Your goal:
Please pick out every line of the material below that contains the word "return" and copy each of those lines in full. Count a line only when the letters match in case.

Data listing
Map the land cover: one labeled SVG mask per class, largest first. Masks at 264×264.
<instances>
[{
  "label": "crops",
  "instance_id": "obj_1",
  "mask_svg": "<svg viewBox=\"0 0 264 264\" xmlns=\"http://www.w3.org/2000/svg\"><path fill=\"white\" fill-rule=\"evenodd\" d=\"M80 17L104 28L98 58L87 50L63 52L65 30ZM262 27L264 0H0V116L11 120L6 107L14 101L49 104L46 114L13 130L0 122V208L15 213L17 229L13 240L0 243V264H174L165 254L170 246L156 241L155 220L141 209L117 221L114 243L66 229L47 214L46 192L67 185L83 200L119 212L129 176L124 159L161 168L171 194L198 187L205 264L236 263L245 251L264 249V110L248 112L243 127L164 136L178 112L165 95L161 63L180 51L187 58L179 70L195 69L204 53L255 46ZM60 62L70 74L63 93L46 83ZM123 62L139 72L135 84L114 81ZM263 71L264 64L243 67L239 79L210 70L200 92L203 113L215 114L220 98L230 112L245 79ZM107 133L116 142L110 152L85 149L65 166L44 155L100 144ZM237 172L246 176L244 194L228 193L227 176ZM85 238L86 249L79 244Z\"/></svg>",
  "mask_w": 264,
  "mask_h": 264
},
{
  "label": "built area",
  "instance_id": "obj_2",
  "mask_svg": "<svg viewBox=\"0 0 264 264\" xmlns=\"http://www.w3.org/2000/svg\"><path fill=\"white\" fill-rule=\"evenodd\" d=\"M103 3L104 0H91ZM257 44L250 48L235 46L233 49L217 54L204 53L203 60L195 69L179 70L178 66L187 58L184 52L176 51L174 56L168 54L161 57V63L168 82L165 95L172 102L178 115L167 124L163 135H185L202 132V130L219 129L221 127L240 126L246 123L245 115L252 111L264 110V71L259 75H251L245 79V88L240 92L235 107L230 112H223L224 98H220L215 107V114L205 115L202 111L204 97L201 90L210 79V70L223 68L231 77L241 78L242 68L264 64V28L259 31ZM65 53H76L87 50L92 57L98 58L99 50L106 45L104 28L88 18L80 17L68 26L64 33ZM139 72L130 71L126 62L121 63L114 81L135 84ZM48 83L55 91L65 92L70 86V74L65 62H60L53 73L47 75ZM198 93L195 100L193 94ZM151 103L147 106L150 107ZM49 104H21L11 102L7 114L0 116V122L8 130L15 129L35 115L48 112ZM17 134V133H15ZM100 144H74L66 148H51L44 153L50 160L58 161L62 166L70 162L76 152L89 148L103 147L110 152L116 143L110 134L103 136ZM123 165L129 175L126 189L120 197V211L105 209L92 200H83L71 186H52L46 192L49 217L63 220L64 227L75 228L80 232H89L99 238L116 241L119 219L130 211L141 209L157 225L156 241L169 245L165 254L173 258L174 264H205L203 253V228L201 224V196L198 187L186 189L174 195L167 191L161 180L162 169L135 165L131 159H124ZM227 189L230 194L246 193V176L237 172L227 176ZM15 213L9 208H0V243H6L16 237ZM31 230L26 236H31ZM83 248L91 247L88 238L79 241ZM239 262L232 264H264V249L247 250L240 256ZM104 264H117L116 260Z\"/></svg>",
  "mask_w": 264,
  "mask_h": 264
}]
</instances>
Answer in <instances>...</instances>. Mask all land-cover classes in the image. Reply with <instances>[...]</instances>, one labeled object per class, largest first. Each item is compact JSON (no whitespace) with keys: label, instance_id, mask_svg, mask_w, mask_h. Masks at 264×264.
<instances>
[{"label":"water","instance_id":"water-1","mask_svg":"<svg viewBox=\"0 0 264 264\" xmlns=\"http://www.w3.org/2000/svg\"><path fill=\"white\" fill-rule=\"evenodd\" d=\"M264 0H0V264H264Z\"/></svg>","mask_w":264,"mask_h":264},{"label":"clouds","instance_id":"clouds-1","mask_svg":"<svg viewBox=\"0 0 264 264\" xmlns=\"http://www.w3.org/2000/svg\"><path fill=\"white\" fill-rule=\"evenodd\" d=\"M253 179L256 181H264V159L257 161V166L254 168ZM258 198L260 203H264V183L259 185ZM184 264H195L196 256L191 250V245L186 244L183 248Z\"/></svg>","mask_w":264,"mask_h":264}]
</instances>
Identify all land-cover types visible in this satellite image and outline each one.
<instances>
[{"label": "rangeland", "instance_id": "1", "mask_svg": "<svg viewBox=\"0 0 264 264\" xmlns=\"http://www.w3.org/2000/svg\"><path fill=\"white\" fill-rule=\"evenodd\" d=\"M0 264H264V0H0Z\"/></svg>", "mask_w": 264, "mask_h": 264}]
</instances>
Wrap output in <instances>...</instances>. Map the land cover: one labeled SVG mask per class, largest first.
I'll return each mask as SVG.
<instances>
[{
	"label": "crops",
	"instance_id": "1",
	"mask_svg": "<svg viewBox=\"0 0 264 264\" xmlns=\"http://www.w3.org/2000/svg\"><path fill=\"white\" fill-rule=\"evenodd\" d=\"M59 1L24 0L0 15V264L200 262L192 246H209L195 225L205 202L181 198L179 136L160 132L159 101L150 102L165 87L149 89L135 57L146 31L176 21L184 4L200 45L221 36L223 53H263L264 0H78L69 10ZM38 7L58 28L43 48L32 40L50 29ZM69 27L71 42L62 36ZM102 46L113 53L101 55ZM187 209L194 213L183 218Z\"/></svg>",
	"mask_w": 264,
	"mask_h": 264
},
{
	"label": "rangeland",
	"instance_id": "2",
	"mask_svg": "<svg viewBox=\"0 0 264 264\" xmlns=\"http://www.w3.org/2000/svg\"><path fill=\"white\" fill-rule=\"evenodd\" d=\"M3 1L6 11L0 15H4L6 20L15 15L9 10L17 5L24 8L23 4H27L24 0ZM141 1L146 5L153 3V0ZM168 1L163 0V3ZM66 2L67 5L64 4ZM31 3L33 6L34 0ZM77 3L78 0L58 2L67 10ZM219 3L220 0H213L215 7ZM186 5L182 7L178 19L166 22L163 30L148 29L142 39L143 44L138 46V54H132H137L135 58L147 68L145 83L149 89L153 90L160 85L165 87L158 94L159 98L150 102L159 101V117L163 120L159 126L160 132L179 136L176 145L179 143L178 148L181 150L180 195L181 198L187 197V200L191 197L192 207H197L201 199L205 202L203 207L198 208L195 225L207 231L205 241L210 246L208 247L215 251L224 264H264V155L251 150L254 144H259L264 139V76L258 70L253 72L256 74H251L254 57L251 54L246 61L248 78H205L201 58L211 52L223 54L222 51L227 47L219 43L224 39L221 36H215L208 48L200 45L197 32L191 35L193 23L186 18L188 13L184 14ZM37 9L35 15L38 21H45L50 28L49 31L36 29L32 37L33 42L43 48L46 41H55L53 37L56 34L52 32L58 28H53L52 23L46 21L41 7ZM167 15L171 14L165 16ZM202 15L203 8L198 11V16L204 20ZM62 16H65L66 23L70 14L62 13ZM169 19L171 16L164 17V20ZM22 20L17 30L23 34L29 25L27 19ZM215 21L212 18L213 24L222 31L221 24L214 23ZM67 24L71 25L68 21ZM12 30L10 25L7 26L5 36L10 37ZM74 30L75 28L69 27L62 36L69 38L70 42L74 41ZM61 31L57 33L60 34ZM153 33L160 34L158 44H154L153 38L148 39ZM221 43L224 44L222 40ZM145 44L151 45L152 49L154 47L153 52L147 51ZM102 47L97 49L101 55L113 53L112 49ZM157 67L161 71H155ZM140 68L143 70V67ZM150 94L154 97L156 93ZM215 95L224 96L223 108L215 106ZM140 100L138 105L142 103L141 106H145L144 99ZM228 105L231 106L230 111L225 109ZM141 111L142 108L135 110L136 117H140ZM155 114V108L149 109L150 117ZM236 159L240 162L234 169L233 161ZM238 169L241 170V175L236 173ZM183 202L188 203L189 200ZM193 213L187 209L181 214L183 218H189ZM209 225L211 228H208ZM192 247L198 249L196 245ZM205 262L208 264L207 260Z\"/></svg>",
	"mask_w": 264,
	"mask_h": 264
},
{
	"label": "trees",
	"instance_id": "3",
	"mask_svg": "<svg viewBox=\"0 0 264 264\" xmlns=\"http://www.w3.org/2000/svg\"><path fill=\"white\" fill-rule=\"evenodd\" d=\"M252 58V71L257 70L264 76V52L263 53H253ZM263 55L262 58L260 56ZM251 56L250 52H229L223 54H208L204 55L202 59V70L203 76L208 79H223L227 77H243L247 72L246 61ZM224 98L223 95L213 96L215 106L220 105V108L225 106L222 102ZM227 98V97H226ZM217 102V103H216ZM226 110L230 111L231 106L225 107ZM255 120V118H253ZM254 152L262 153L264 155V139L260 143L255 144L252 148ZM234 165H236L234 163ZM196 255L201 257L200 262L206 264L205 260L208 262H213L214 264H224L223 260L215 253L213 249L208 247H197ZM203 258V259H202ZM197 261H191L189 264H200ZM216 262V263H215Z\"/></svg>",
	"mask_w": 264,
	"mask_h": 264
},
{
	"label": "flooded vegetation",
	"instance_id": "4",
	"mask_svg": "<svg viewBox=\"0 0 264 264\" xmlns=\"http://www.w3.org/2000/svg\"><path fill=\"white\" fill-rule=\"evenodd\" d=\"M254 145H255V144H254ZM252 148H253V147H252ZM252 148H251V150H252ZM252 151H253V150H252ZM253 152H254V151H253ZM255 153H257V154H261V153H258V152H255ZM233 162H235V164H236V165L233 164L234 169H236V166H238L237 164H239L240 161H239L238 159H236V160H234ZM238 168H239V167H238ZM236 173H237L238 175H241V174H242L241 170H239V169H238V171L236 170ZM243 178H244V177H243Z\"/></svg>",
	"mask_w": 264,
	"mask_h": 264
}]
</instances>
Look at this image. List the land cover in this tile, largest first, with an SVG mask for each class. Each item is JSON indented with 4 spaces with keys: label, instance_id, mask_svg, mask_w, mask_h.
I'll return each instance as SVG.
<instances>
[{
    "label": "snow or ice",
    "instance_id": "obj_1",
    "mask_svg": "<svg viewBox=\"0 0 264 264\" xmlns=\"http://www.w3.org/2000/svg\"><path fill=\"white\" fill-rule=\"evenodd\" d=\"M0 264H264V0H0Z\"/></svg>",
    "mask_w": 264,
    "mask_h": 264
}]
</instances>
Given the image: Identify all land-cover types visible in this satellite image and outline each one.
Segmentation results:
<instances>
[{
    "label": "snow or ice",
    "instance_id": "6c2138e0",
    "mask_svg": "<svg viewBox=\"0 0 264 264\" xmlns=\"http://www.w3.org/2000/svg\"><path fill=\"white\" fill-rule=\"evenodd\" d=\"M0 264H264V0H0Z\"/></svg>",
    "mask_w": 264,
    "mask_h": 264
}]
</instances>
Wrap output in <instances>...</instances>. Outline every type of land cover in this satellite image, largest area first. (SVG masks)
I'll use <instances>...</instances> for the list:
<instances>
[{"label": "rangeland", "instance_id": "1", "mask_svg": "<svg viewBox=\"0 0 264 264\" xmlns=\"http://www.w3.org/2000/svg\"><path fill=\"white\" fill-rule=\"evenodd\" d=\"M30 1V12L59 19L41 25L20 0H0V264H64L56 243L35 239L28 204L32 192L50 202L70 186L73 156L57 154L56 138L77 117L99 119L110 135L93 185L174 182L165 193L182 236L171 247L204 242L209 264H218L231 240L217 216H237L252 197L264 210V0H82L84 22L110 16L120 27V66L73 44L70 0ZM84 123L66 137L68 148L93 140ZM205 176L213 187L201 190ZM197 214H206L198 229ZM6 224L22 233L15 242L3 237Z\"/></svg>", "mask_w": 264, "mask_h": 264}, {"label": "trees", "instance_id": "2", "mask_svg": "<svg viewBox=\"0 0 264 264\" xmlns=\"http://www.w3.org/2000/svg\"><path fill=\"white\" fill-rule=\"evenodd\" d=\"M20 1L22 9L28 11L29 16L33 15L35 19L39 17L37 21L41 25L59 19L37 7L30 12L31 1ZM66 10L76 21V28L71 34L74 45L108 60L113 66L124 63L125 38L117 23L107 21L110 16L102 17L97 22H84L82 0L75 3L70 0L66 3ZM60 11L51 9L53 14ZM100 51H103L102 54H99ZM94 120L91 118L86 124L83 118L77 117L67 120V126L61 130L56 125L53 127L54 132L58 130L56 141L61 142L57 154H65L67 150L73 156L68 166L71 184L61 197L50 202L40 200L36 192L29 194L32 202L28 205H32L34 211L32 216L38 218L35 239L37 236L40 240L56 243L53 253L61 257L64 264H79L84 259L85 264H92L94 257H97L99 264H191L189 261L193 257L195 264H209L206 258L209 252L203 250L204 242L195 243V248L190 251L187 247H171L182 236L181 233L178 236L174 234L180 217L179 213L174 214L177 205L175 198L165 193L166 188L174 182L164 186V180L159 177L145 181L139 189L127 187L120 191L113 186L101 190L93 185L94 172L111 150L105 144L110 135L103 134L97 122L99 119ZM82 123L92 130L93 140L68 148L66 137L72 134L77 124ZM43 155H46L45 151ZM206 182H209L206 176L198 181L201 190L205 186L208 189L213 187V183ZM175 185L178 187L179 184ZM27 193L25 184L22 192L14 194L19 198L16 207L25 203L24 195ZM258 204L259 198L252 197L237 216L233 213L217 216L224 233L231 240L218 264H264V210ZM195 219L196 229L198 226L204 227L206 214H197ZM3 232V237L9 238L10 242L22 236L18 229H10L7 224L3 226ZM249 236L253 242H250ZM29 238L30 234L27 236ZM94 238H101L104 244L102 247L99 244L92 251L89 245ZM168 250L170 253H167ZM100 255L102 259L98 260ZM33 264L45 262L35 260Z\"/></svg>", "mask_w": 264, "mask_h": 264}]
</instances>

Reply:
I'll return each mask as SVG.
I'll return each instance as SVG.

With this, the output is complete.